Feature · Agent loop

Five phases. Bounded. Auditable.

AgentCore.runAgentLoop() drives every Tanvrit Automator run. Each step cycles through five deterministic phases, each with its own retry caps and failure modes. Nothing happens that the trajectory recorder does not see.

// Agent constants

MAX_STEPS = 50

MAX_RETRIES_PER_STEP = 3

MAX_CONSECUTIVE_LLM_FAILURES = 5

STUCK_THRESHOLD = 3

DOM_EMPTY_THRESHOLD = 2

Phase 1

Perceive

DOMPerception extracts the Playwright accessibility tree of the current page — every interactive element, its role, its label, its bounds. The tree is canonicalised into a UIElement list and condensed into a PageSummary the planner can fit in its context window.

Falls back to VisionPerception (Qwen2.5-VL via Ollama → Tesseract OCR) when the DOM is empty for DOM_EMPTY_THRESHOLD consecutive steps. The threshold is conservative — DOM perception is preferred because it is cheaper, faster, and more accurate than vision.

Phase 2

Plan

OllamaClient (or AnthropicClient when AUTOMATOR_LLM_PROVIDER=anthropic and ANTHROPIC_API_KEY is set) selects the next AgentAction from a PromptBuilder-assembled prompt that includes RAG exemplars from TrajectoryRAG.

ResponseParser turns the LLM's textual reply into a strongly-typed AgentAction. If the parse fails (malformed JSON, unrecognised action), the failure counts toward MAX_CONSECUTIVE_LLM_FAILURES=5 and the loop retries with a tightened prompt.

Phase 3

Execute

DOMExecutor runs the action via Playwright — click, type, hover, scroll, drag, navigate, evaluate, etc. VisionExecutor is the fallback when the chosen action targets pixels rather than DOM nodes.

Per-action timeout is bounded; on transient failure the agent retries up to MAX_RETRIES_PER_STEP=3 within the same step before propagating to the planner.

Phase 4

Verify

Verifier compares before/after PageState (URL + DOM hash + visible text). The comparison is pure and stateless — the same inputs always produce the same verdict.

If consecutive Verify results indicate the page hasn't changed for STUCK_THRESHOLD=3 steps, the agent enters STUCK state and asks the planner for a recovery action (refresh, scroll, alternate selector). If recovery fails, the run halts with diagnostic output rather than spinning forever.

Saved data entries:
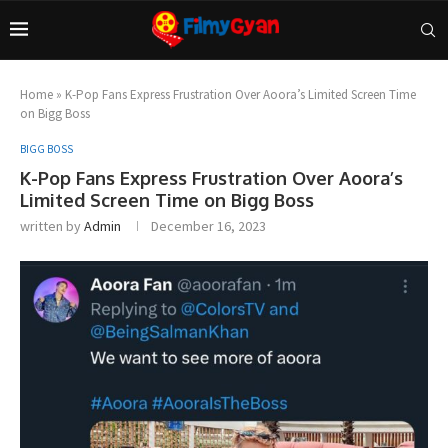
Home
»
K-Pop Fans Express Frustration Over Aoora’s Limited Screen Time
on Bigg Boss
BIGG BOSS
K-Pop Fans Express Frustration Over Aoora’s
Limited Screen Time on Bigg Boss
written by
Admin
December 16, 2023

### Instructions for the task
Update the agent loop page from "ResponseParser turns the" to "than DOM nodes." by changing "ResponseParser" to "ReplyParser", and write out that updated passage.

### Answer to the exercise
ReplyParser turns the LLM's textual reply into a strongly-typed AgentAction. If the parse fails (malformed JSON, unrecognised action), the failure counts toward MAX_CONSECUTIVE_LLM_FAILURES=5 and the loop retries with a tightened prompt.

Phase 3

Execute

DOMExecutor runs the action via Playwright — click, type, hover, scroll, drag, navigate, evaluate, etc. VisionExecutor is the fallback when the chosen action targets pixels rather than DOM nodes.